“Scientists have designed a brain implant that sharpened decision making and restored lost mental capacity in monkeys, providing the first demonstration in primates of the sort of brain prosthesis that could eventually help people with damage from dementia, strokes or other brain injuries.”

From BrisbaneTimes.com


The device, though years away from commercial development, gives researchers a model for how to support and enhance fairly advanced mental skills in the frontal cortex of the brain, the seat of thinking and planning.The new report appeared on Thursday in the Journal of Neural Engineering.


”The whole idea is that the device would generate an output pattern that bypasses the damaged area, providing an alternative connection in the brain,” he said.


Many hurdles remain. Decision making, like memory, is a multifaceted process that involves many neural circuits, depending on the decision being made.

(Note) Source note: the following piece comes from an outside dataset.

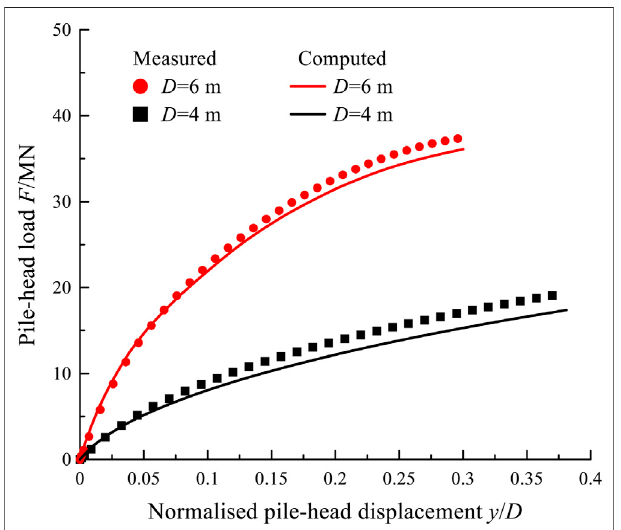
FIGURE 8 | Model validation against centrifuge test performed by Lai et al. [5].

In the study, researchers at Wake Forest trained five rhesus monkeys to play a picture-matching game. The monkeys saw an image on a large screen – of a toy, a person, a mountain range – and tried to select the same image from a larger group of images that appeared on the same screen a little while later. The monkeys got a treat for every correct answer.


After two years of practice, the animals developed some mastery, getting about 75 per cent of the easier matches correct and 40 per cent of the harder ones, markedly better than chance guessing. The monkeys were implanted with a tiny probe with two sensors; it was threaded through the forehead and into two neighbouring layers of the cerebral cortex, the thin outer covering of the brain.


The two layers, called L-2/3 and L-5, are known to communicate with each other during decision making of the sort that the monkeys were doing when playing the matching game.


The device recorded the crackle of firing neurons during the animals’ choices and transmitted it to a computer. Researchers at USC, led by Theodore Berger, analysed this neural signal, and determined its pattern when the monkeys made correct choices.


To test the device, the team relayed this ”correct” signal into the monkeys’ brains when they were in the middle of choosing a possible picture match, and it improved their performance by about 10 per cent.


The technology used in the study could easily be contained on an implantable chip, Deadwyler said, and it is possible to envision a system that could help people with brain damage.